---- MATERIAL TO PROCESS

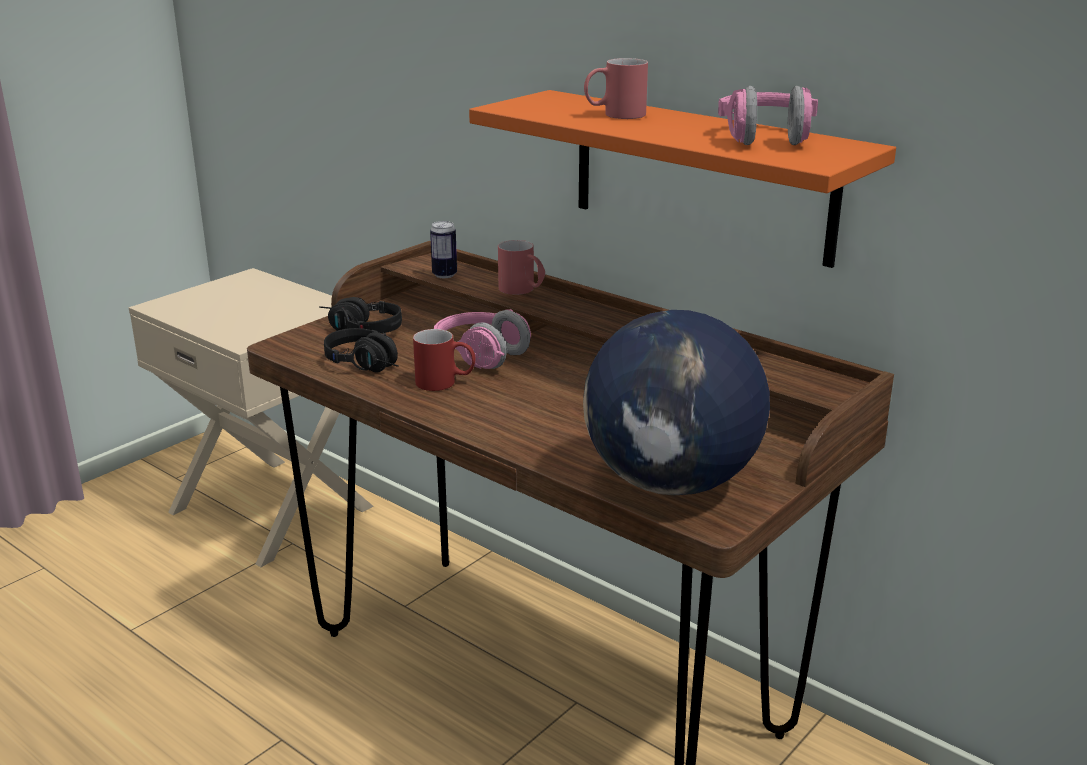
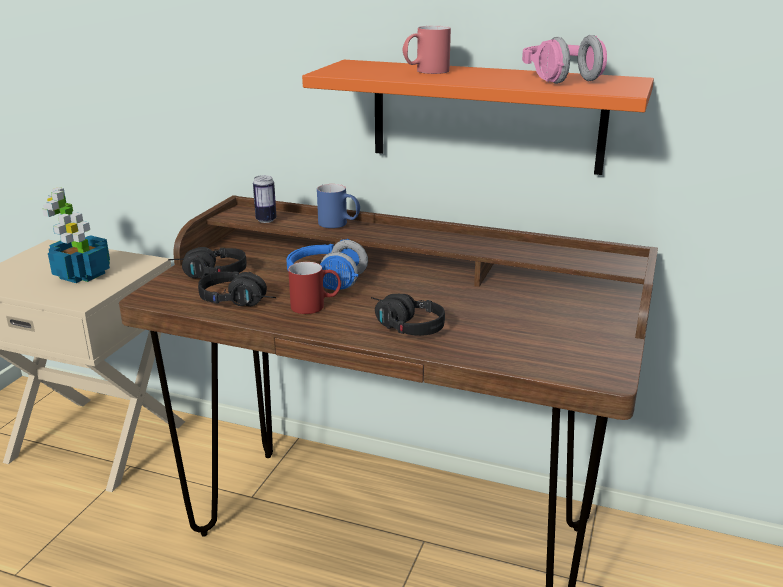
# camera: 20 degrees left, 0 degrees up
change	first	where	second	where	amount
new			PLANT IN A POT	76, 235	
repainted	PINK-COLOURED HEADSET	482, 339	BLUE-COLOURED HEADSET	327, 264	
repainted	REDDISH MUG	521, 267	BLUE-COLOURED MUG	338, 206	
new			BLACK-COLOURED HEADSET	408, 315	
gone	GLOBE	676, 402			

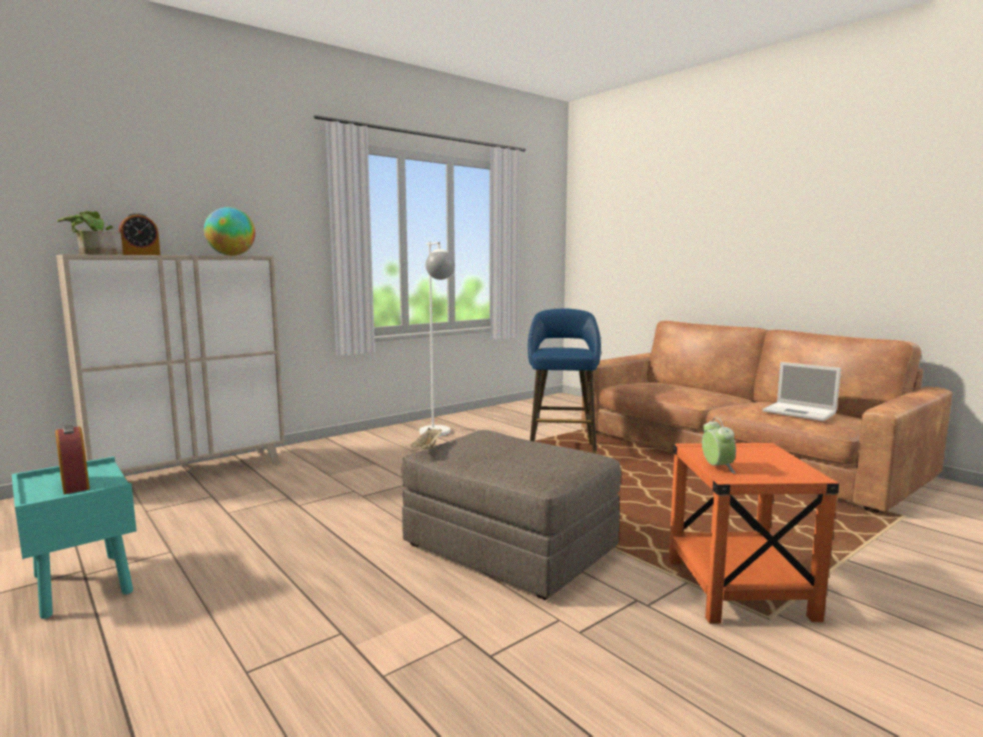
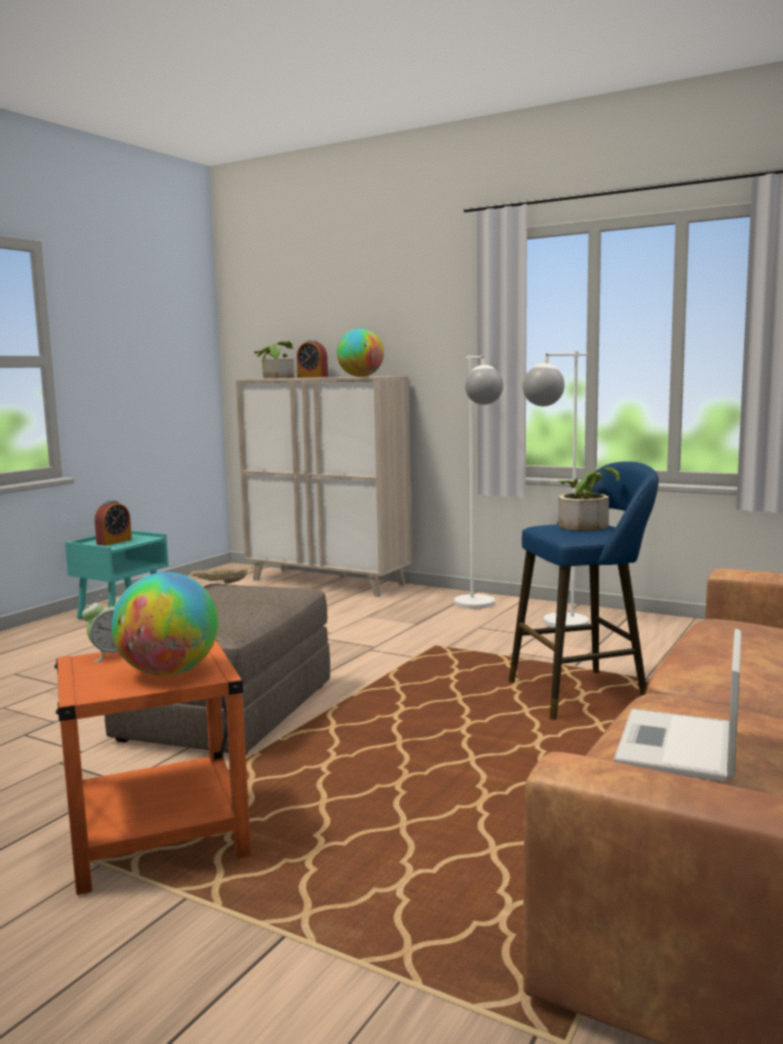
# camera: 70 degrees right, 0 degrees up
change	first	where	second	where	amount
new			GLOBE	165, 624	
new			WHITISH STANDING LAMP	478, 482	
new			PLANT IN A POT	589, 499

--------

**TASK:**
Across the whole listing, reproduce each line verbatim and exclude every picture.

**RESPONSE BOX:**
# camera: 20 degrees left, 0 degrees up
change	first	where	second	where	amount
new			PLANT IN A POT	76, 235	
repainted	PINK-COLOURED HEADSET	482, 339	BLUE-COLOURED HEADSET	327, 264	
repainted	REDDISH MUG	521, 267	BLUE-COLOURED MUG	338, 206	
new			BLACK-COLOURED HEADSET	408, 315	
gone	GLOBE	676, 402			

# camera: 70 degrees right, 0 degrees up
change	first	where	second	where	amount
new			GLOBE	165, 624	
new			WHITISH STANDING LAMP	478, 482	
new			PLANT IN A POT	589, 499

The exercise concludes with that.